Proposal
This policy proposal establishes minimum security, resilience, and misuse-prevention requirements for AI systems certified under AIMSS. AI systems introduce security risks that differ from traditional software risks, including prompt injection, model extraction, data leakage, adversarial manipulation, unsafe autonomous behaviour, synthetic impersonation, and misuse at scale. Organisations must therefore adopt AI-specific security controls that operate across design, development, deployment, monitoring, and decommissioning.
The organisation shall maintain an AI Security and Misuse Risk Management Policy covering all AI systems within certification scope. The policy shall define security ownership, threat assessment methods, minimum testing requirements, incident classification, access controls, monitoring obligations, and response procedures. Each AI system shall be assigned a security owner responsible for ensuring that risks are assessed before deployment and monitored after release.
Before deployment, every material AI system shall undergo an AI threat assessment. This assessment shall identify potential misuse scenarios, likely attackers, vulnerable interfaces, sensitive data exposure risks, dependency risks, and possible harms to users or the public. For high-risk systems, the organisation shall conduct red-team testing or adversarial evaluation before release. Testing shall include attempts to bypass safeguards, extract confidential data, manipulate outputs, generate harmful content, impersonate individuals, or misuse the system for fraud, disinformation, harassment, or automated harm.
The organisation shall implement controls to protect model integrity, system availability, and data confidentiality. These controls shall include secure development practices, access management, logging, encryption where appropriate, change control, vendor security review, and monitoring of abnormal system behaviour. For externally accessible AI systems, the organisation shall maintain rate limits, abuse detection, and response mechanisms to prevent large-scale misuse. Where systems rely on third-party models, APIs, cloud infrastructure, or datasets, the organisation shall assess supplier security risks and document dependency controls.

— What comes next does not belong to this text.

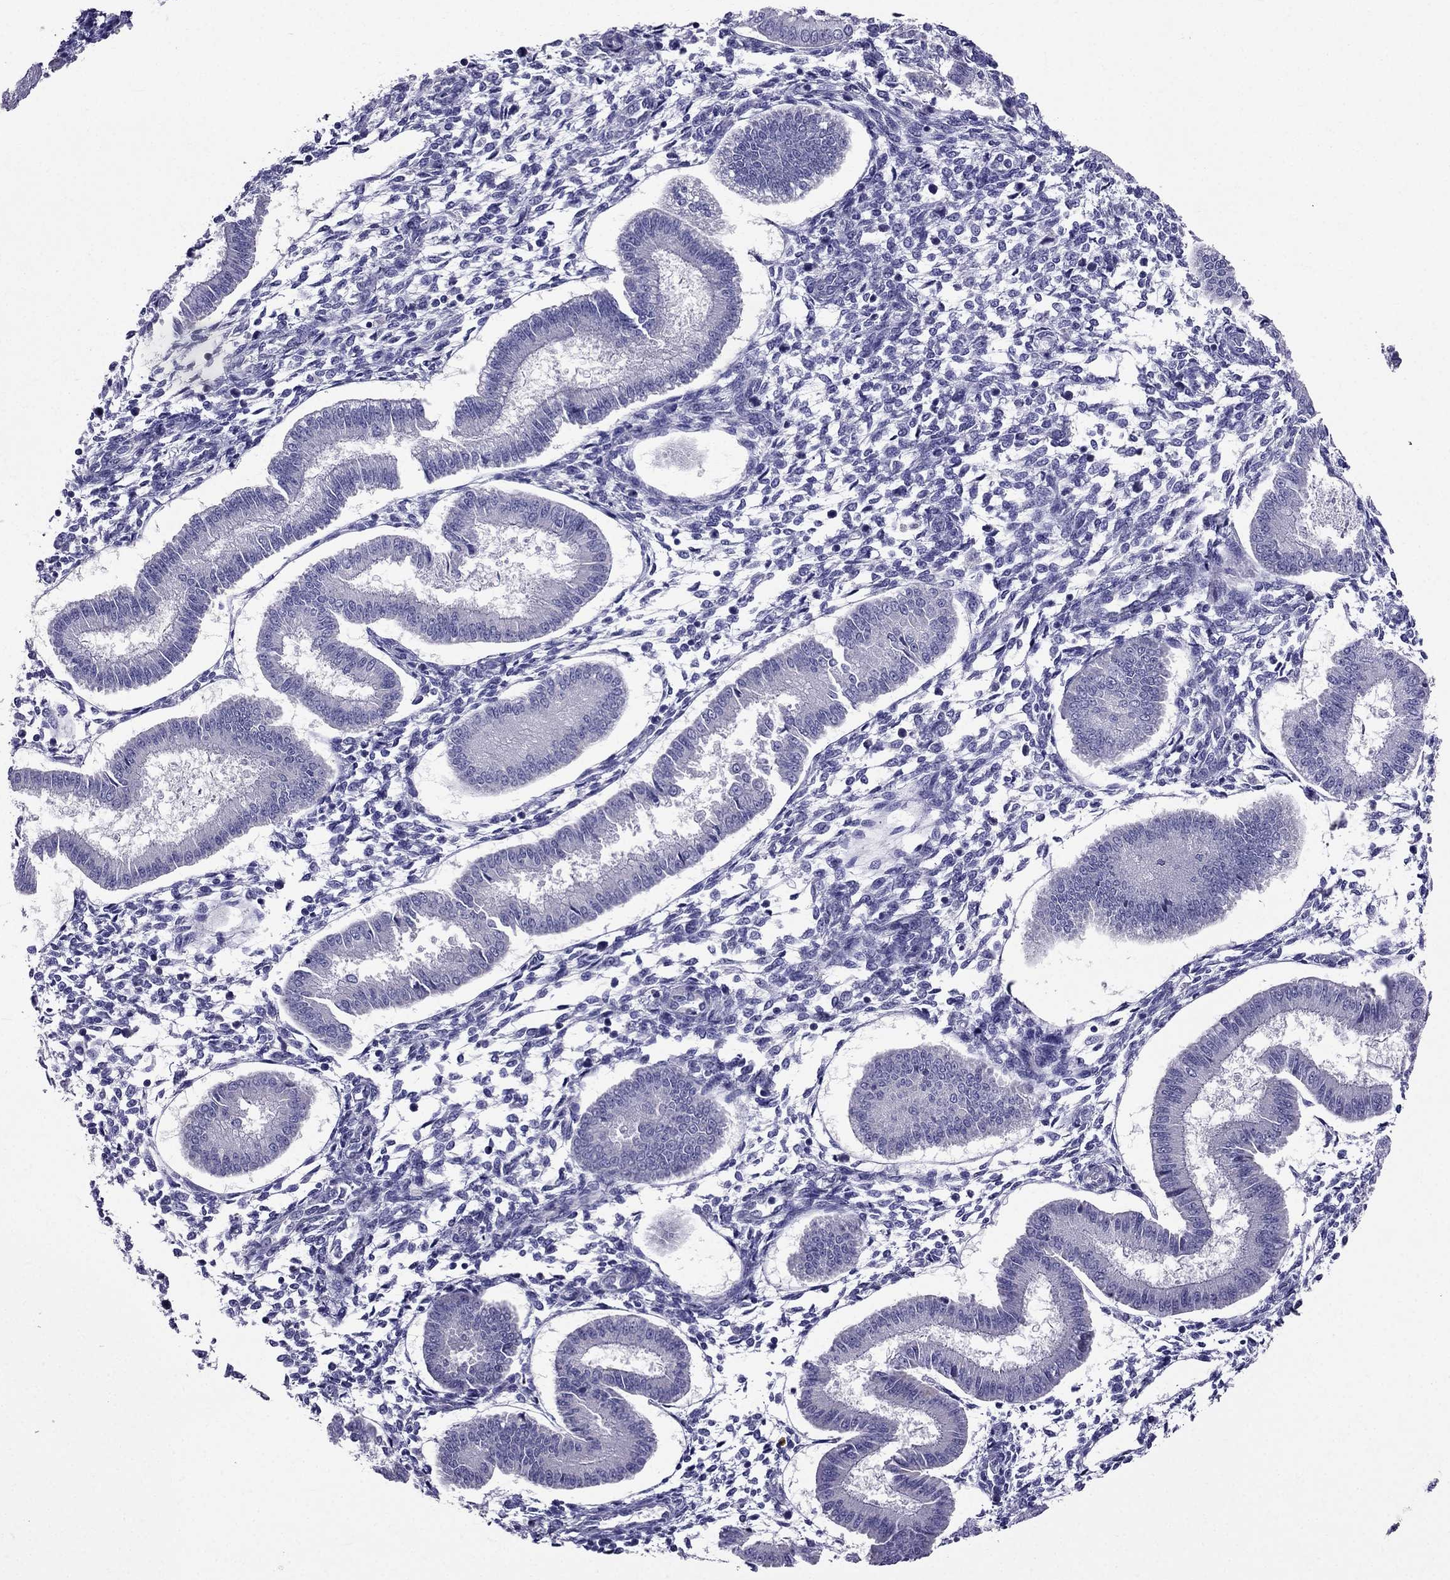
{"staining": {"intensity": "negative", "quantity": "none", "location": "none"}, "tissue": "endometrium", "cell_type": "Cells in endometrial stroma", "image_type": "normal", "snomed": [{"axis": "morphology", "description": "Normal tissue, NOS"}, {"axis": "topography", "description": "Endometrium"}], "caption": "A high-resolution image shows immunohistochemistry staining of unremarkable endometrium, which reveals no significant expression in cells in endometrial stroma. The staining was performed using DAB (3,3'-diaminobenzidine) to visualize the protein expression in brown, while the nuclei were stained in blue with hematoxylin (Magnification: 20x).", "gene": "AAK1", "patient": {"sex": "female", "age": 43}}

Resilience shall be treated as a certification requirement. AI systems used in important business or public-facing processes shall have fallback procedures. Where the AI system becomes unavailable, produces unsafe outputs, or shows signs of drift or compromise, the organisation must be able to suspend, roll back, or transfer operations to human review. High-risk AI systems shall not be deployed without defined shutdown criteria and emergency escalation procedures.
The policy shall also require misuse monitoring after deployment. Organisations shall maintain logs of abuse attempts, security incidents, harmful outputs, user reports, and system anomalies. Material incidents shall be classified by severity and subject to root-cause analysis. Severe incidents, including significant data leakage, safety failure, unlawful harm, or large-scale misuse, shall be reported to the certification body within a defined timeframe.
Certification evidence shall include threat assessments, red-team reports, security test results, access control records, incident logs, monitoring dashboards, supplier assessments, vulnerability management records, and corrective action plans. Failure to perform AI-specific security testing should be treated as a major nonconformity. Concealment of serious incidents, uncontrolled high-risk deployment, or repeated failure to prevent known misuse should be treated as a critical nonconformity.